PROBLEM STATEMENT
Search term "acción": copy each line of the records that contains it.

Document images with source code
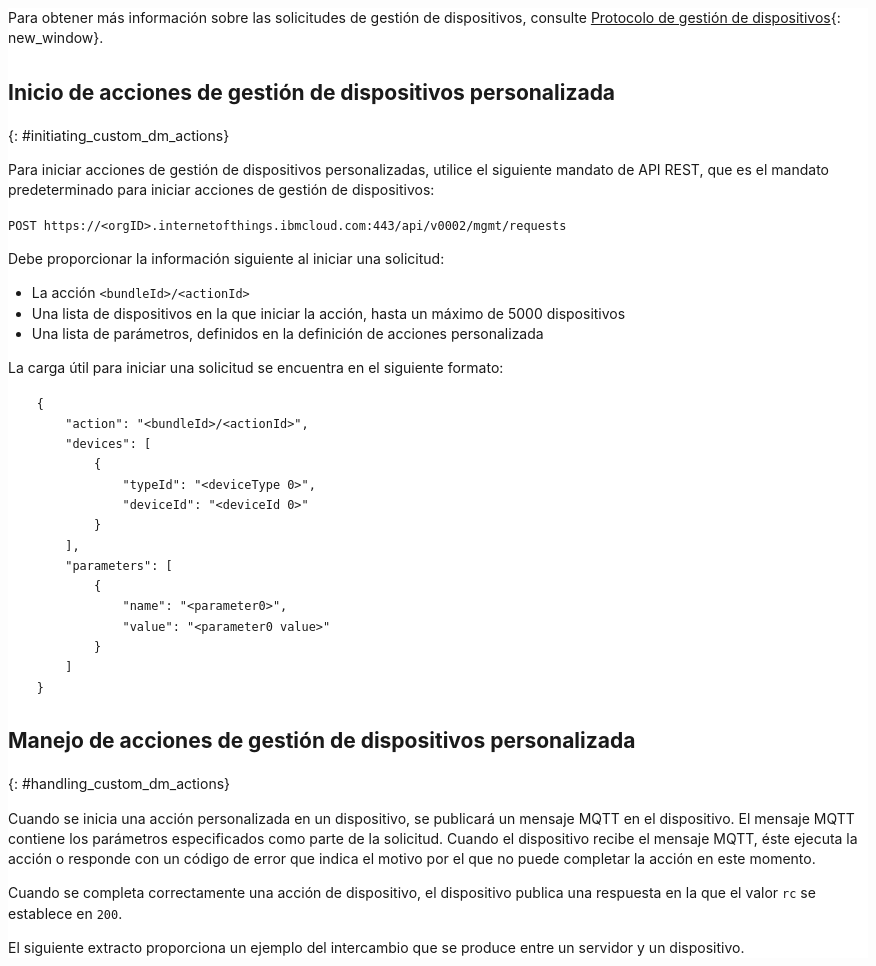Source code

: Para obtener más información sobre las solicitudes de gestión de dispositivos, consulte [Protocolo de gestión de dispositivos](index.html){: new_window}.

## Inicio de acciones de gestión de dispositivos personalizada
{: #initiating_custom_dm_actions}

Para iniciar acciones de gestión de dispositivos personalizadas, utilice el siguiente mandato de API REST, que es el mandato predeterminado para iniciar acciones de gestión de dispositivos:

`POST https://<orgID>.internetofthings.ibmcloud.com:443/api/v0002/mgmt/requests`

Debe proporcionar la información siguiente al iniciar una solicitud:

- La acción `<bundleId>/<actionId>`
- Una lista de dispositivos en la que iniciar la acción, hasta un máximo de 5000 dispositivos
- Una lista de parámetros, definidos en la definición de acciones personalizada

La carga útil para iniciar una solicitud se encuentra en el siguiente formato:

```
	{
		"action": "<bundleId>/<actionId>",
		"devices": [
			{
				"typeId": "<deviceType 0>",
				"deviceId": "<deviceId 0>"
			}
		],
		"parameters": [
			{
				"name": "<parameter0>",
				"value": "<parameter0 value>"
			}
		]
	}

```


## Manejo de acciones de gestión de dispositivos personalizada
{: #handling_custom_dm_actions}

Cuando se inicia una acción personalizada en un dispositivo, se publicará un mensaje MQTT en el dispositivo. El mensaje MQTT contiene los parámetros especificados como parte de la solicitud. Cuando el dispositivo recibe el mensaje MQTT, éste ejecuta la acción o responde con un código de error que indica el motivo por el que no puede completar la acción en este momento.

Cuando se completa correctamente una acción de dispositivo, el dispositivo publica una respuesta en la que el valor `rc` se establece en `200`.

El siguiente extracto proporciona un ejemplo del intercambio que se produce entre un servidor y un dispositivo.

EXERCISE SOLUTION
- La acción `<bundleId>/<actionId>`
- Una lista de dispositivos en la que iniciar la acción, hasta un máximo de 5000 dispositivos
Cuando se inicia una acción personalizada en un dispositivo, se publicará un mensaje MQTT en el dispositivo. El mensaje MQTT contiene los parámetros especificados como parte de la solicitud. Cuando el dispositivo recibe el mensaje MQTT, éste ejecuta la acción o responde con un código de error que indica el motivo por el que no puede completar la acción en este momento.
Cuando se completa correctamente una acción de dispositivo, el dispositivo publica una respuesta en la que el valor `rc` se establece en `200`.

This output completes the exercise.